Lichfield in the late 18th century
Image: View of Lichfield Cathedral and part of the Close from Erasmus Darwin House.
Image from: Erasmus Darwin House, Lichfield
Photograph: David Remes (2003)
1. Lichfield in the late 18th century
On 12th November 1756 the young Dr Erasmus Darwin arrived at Lichfield. He had recently graduated at St John’s College in Cambridge and the Medical School in Edinburgh. For a short while he had had a medical practice in Nottingham, but this turned out unsuccessfully. Lichfield was a fresh start for him.
Possibly it was not by pure chance that Darwin chose Lichfield.

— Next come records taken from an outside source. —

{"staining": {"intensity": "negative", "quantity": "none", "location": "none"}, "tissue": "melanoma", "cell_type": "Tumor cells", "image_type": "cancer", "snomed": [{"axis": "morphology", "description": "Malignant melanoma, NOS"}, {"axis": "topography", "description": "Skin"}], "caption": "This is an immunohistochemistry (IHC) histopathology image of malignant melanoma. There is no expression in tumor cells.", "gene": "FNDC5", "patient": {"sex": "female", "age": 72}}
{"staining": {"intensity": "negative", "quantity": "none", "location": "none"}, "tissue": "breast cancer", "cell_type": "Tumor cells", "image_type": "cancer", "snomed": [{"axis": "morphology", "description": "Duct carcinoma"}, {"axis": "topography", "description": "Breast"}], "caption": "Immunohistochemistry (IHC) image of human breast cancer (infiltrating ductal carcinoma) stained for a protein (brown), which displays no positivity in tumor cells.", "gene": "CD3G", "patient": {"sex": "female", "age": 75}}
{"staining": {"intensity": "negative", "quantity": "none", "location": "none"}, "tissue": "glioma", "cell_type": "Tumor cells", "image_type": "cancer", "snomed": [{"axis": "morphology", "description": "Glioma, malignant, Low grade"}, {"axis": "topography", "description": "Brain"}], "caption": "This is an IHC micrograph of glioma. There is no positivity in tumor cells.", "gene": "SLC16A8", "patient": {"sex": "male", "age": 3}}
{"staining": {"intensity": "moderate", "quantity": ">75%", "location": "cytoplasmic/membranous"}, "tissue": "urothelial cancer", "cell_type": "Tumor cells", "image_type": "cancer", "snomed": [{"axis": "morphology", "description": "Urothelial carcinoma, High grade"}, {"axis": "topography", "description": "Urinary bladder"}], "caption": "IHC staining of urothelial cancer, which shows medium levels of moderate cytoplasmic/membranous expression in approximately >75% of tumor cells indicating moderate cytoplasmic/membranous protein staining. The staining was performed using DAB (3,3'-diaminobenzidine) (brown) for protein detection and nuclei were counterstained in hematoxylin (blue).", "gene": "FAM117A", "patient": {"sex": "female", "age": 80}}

Although at this time there was little industry here, the city had prospered, both from the wealth of the clergy of the magnificent cathedral and also as an important coaching station on the main road from London to the northwest and Ireland. In the 17th century, Lichfield had been the birthplace of the scholar and collector Elias Ashmole. Daniel Defoe considered Lichfield the best town in the area for “conversation and good company”. In Darwin’s own time, Lichfield was associated with Dr Samuel Johnson, the famous actor David Garrick, and the young poet Anna Seward, the “Swan of Lichfield”. Furthermore, the Lichfield gentry were accustomed to scientific medicine: the respected and well-known doctors John Floyer (1649-1734) and Robert James (1705-1776) had earlier practiced there.